0

Folks - I have a task A which I perform sequentially ~100 times. Each task A has many tasks B which are processed in parallel. B stores data which is needed after all A's are completed. So the program's memory footprint grows over time. These are "long running" tasks.

I found that A was taking a long time to complete with each successive A. I implemented Server Garbage Collection and there was a dramatic improvement - A's time-to-complete was cut in half! However, A's time-to-complete was still growing with each successive A - linearly. So by the 10th A, the improvements from Server Garbage Collection were irrelevant - the full 100 A's would never complete in a reasonable time and I would need to stop the process.

My hypothesis is that the growing memory footprint is causing GC to do more work over time, slowing everything down.

  1. Do you have any other hypotheses I can test?
  2. If my hypothesis is worth exploring, what solutions can I pursue? Should I become more "hands-on" with the Garbage Collector? Maybe I should flush in-memory data to disk and suck it up when I need it?

EDIT
I forgot to mention that each B calls GC.Collect and GC.WaitForPendingFinalizers because I'm automating COM and that's the only way to ensure the COM server process is released.

|---|

- [EXERCISE TASK A]: Print the section of the garbage collection post starting at "2. If my hypothesis" and ending at "process is released.", word for word.
The garbage collection post above has no connection to the entries that come next.

- [DATA RECORDS]:
|---|

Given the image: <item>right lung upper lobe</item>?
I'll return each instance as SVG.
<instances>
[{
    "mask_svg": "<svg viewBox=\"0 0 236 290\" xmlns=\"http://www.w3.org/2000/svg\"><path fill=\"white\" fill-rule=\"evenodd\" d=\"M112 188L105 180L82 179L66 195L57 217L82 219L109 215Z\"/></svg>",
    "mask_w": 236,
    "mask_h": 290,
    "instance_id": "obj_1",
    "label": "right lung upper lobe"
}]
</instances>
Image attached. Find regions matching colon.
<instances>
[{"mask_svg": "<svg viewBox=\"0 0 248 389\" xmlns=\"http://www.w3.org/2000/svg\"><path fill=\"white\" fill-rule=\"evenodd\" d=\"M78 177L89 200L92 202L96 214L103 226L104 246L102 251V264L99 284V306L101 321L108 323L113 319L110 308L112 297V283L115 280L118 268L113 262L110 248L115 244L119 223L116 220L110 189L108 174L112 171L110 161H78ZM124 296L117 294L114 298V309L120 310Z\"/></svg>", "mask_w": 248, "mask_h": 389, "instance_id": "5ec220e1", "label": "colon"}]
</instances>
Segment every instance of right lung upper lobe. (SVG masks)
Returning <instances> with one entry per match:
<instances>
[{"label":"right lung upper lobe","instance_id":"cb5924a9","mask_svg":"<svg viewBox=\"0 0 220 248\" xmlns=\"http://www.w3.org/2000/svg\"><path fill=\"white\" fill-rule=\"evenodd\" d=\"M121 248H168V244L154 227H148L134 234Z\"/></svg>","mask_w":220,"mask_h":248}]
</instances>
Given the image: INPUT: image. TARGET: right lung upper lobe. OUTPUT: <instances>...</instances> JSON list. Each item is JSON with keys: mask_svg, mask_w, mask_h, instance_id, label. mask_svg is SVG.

|---|

- [EXERCISE TASK B]: Locate each line in the entries that contains the string "item", with case counting, and copy those lines in full.

- [COMPLETE ANSWER A]:
2. If my hypothesis is worth exploring, what solutions can I pursue? Should I become more "hands-on" with the Garbage Collector? Maybe I should flush in-memory data to disk and suck it up when I need it?

EDIT
I forgot to mention that each B calls GC.Collect and GC.WaitForPendingFinalizers because I'm automating COM and that's the only way to ensure the COM server process is released.

- [COMPLETE ANSWER B]:
Given the image: <item>right lung upper lobe</item>?
Given the image: INPUT: image. TARGET: right lung upper lobe. OUTPUT: <instances>...</instances> JSON list. Each item is JSON with keys: mask_svg, mask_w, mask_h, instance_id, label. mask_svg is SVG.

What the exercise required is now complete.